そして、2021年2月15日、ハラヴェン®(エリブリンメシル酸塩)の後発品(エリブリンメシル酸塩静注液1mg「日医工」)の承認を取得したのは日医工であった。単独での初のハラヴェン®の後発医薬品の承認となったが、薬価基準への収載は見送ったようである。

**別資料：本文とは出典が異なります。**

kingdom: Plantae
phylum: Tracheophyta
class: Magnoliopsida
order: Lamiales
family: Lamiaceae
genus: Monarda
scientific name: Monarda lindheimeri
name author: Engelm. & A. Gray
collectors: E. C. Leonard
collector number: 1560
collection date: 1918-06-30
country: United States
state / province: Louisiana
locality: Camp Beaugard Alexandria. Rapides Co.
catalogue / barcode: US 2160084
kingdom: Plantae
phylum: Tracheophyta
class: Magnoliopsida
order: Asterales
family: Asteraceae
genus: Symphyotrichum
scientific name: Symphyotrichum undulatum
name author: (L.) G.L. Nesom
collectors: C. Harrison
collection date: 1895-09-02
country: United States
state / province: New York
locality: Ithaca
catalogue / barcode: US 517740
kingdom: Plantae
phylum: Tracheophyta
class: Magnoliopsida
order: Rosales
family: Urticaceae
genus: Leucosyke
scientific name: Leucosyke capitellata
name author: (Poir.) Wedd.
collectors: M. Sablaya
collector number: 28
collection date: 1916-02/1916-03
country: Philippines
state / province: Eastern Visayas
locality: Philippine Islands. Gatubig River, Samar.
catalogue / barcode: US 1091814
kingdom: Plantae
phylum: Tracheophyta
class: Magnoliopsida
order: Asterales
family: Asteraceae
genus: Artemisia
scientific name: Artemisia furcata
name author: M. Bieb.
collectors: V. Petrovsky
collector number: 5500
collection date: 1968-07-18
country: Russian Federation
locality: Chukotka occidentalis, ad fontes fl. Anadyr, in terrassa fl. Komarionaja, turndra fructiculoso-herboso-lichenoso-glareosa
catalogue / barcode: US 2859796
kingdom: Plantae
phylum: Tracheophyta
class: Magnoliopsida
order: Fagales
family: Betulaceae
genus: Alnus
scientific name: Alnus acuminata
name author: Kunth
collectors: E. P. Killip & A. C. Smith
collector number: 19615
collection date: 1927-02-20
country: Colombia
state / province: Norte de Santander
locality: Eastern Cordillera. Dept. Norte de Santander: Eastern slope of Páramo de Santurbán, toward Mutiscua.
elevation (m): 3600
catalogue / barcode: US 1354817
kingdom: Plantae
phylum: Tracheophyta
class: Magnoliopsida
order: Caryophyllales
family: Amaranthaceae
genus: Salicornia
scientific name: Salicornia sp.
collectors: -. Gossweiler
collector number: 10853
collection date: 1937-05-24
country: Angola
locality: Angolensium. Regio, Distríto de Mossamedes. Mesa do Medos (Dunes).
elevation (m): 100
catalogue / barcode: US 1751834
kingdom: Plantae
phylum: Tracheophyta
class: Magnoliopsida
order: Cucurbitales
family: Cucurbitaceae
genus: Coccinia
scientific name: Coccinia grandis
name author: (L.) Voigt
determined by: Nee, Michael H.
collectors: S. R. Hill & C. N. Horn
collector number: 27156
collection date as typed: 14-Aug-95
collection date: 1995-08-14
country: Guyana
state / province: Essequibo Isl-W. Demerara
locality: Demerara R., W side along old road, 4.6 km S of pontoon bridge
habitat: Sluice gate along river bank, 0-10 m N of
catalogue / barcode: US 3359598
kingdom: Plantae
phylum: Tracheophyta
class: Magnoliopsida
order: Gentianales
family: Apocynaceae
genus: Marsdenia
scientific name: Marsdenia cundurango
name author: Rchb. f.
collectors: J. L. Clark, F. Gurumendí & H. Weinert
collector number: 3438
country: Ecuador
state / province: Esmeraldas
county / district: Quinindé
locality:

これがオーソライズドジェネリック(AG)だったのかどうかは定かではないが、仮にそうであったとしたら、エーザイとしては、本件各特許(第6466339及び第6678783号)が用途特許として存在するとはいえ、その保護範囲について疑義が生じることを見据え(実際、本事件のようにニプロの動きも出てきた)、厚生労働省が他の後発医薬品を承認してしまう可能性を考え、日医工を介してAGの投入を目論んでいたと思われる。

>控訴審判決記事へ

コメント

  1. 匿名 より:

    いつも興味深く拝見して勉強させて頂いております。

    本件各特許の出願日がハラヴェン®(効能・効果「手術不能又は再発乳癌」)承認(2011年4月)、さらに販売開始(2011年7月)よりも後の2013年12月4日であるということは興味深い点とご指摘ありましたが、そうすると、後発品の効能・効果が「手術不能又は再発乳癌」である限り、通常は自由技術の抗弁が成り立つのであろうと思いました。

    仮に後発メーカーがそのような主張をしたとして、それを受けて厚労省/PMDAが、先発メーカー(特許権者)側の主張も聞いて後発品の承認可否を決めるのだとすると、特許の専門家でも法曹でもない厚労省/PMDAは、どうやって判断するのでしょう?不思議ですね。

    医薬に関する技術が進歩するとともに特許の内容が複雑化したことによって、現状の制度では立ち行かなくなっているという部分もあるのかと思いますが、そうであるとすると延長登録制度の問題に似ていますね。どちらもガラパゴス化していますし。

    大変勉強になる記事をいつもありがとうございます。

    • Fubuki Fubuki より:

      コメントありがとうございました。ご指摘の点はどれもその通りでもっと議論されることを願います。